Page-level text extractions:
———
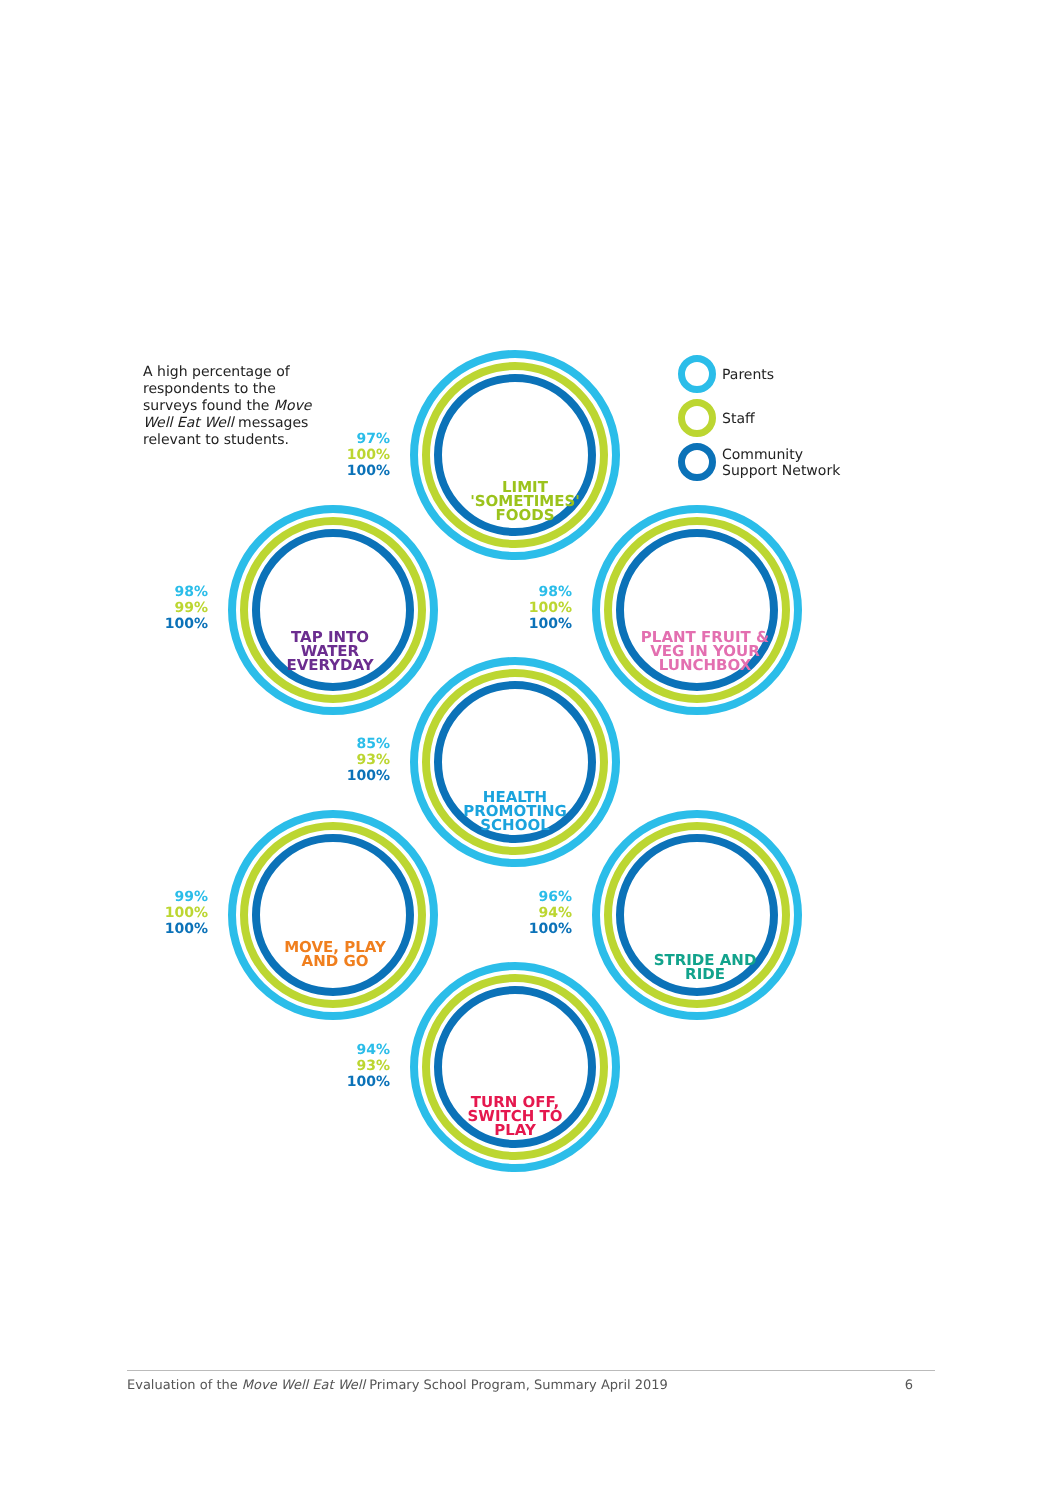A high percentage of respondents to the surveys found the Move Well Eat Well messages relevant to students.
Parents
Staff
Community
Support Network
LIMIT 'SOMETIMES' FOODS
97%
100%
100%
TAP INTO WATER EVERYDAY
98%
99%
100%
PLANT FRUIT & VEG IN YOUR LUNCHBOX
98%
100%
100%
HEALTH PROMOTING SCHOOL
85%
93%
100%
MOVE, PLAY AND GO
99%
100%
100%
STRIDE AND RIDE
96%
94%
100%
TURN OFF, SWITCH TO PLAY
94%
93%
100%
Evaluation of the Move Well Eat Well Primary School Program, Summary April 2019 6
———
Each record above must be returned exactly as written, with its pictures omitted.

Response:
A high percentage of respondents to the surveys found the Move Well Eat Well messages relevant to students.
Parents
Staff
Community
Support Network
LIMIT 'SOMETIMES' FOODS
97%
100%
100%
TAP INTO WATER EVERYDAY
98%
99%
100%
PLANT FRUIT & VEG IN YOUR LUNCHBOX
98%
100%
100%
HEALTH PROMOTING SCHOOL
85%
93%
100%
MOVE, PLAY AND GO
99%
100%
100%
STRIDE AND RIDE
96%
94%
100%
TURN OFF, SWITCH TO PLAY
94%
93%
100%
Evaluation of the Move Well Eat Well Primary School Program, Summary April 2019 6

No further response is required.